Texte fourni –
Il est également entièrement erroné de penser à la Théorie quantitative comme si les caractéristiques en question et affectant la détermination de la valeur étaient propres à la monnaie. La plupart des partisans initiaux et plus tardifs de la théorie ont commis cette erreur, et les attaques violentes et souvent injustes qui ont été dirigées contre la Théorie quantitative apparaissent sous un meilleur jour si nous prenons conscience de cette erreur et d'autres du même type, dont les champions de cette théorie se sont rendus coupables.

9. Critique de certains arguments contre la Théorie quantitative

Nous avons déjà examiné l'une des objections qui ont été portées contre la Théorie quantitative : l'objection selon laquelle elle ne serait valable que ceteris paribus [toutes choses égales par ailleurs]. N'est pas plus défendable comme objection contre nos conclusions la référence à la possibilité que la quantité additionnelle de monnaie puisse être thésaurisée. Cet argument a joué un rôle important dans l'Histoire de la théorie monétaire. Ce fut l'une des armes les plus acérées dans l'armurerie des opposants à la Théorie quantitative. Parmi les arguments des adversaires de la Théorie de la circulation, elle suivait immédiatement la proposition relative à l'élasticité des méthodes de paiement économisant le liquide, avec laquelle elle entretient des relations intimes pour autant que son contenu est concerné. Nous nous en occuperons ici séparément ; néanmoins tout ce que nous pouvons dire dès à présent doit être étudié à la lumière des arguments contenus dans la troisième partie de cet ouvrage, qui s'occupe de la doctrine des moyens fiduciaires.

Extrait d'origine –
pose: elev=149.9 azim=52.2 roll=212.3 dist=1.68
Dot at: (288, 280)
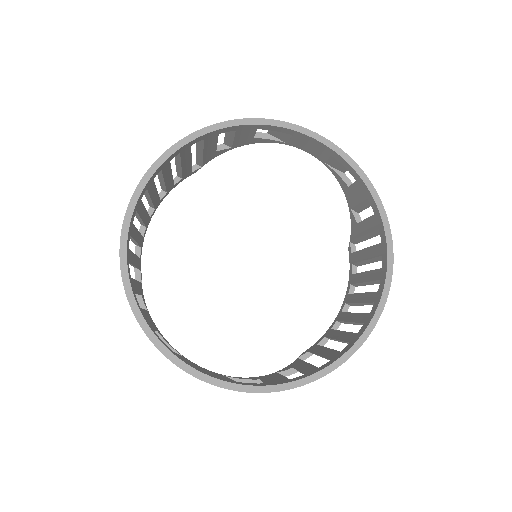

Travail demandé – Pouvez-vous reprendre le texte sur la Théorie quantitative de la monnaie juste après sa dernière phrase et le poursuivre ?

Réponse à l'exercice –
Pour Fullarton, la thésaurisation est le classique deus ex machina. Elle absorbe la quantité superflue de monnaie et l'empêche de se mettre en circulation jusqu'à ce que cela soit nécessaire. [17] Elle constitue en quelque sorte un réservoir qui adapte le flux et le reflux de la monnaie sur le marché aux variations de la demande de la monnaie. Les sommes de monnaie collectées par la thésaurisation restent là, stériles, attendant le moment où le commerce a besoin d'elles pour maintenir la stabilité de la valeur d'échange objective de la monnaie. Et toutes les sommes de monnaie qui pourraient menacer sa stabilité, quand la demande de monnaie diminue, se retirent pour se réfugier dans la thésaurisation afin d'y sommeiller jusqu'à ce qu'elles soient à nouveau soulevées. Ceci suppose implicitement [18] la justesse fondamentale des arguments de la Théorie quantitative, mais affirme qu'il existe néanmoins un principe inhérent au système économique qui empêche toujours d'étudier le processus que décrit la Théorie quantitative.

Toutefois, Fullarton et ses successeurs ont malheureusement négligé d'indiquer la façon dont les variations de la demande de monnaie mettent en branle le mécanisme de thésaurisation. A l'évidence, ils supposaient que ceci se produisait sans nécessiter du tout la volonté des parties entrant en jeu. Une telle idée surpasse les plus naïves versions de la Théorie quantitative dans sa conception purement mécanique des transactions du marché. Même la recherche la plus superficielle sur le problème de la demande de monnaie ne pouvait manquer de démontrer le caractère indéfendable de la doctrine de la thésaurisation.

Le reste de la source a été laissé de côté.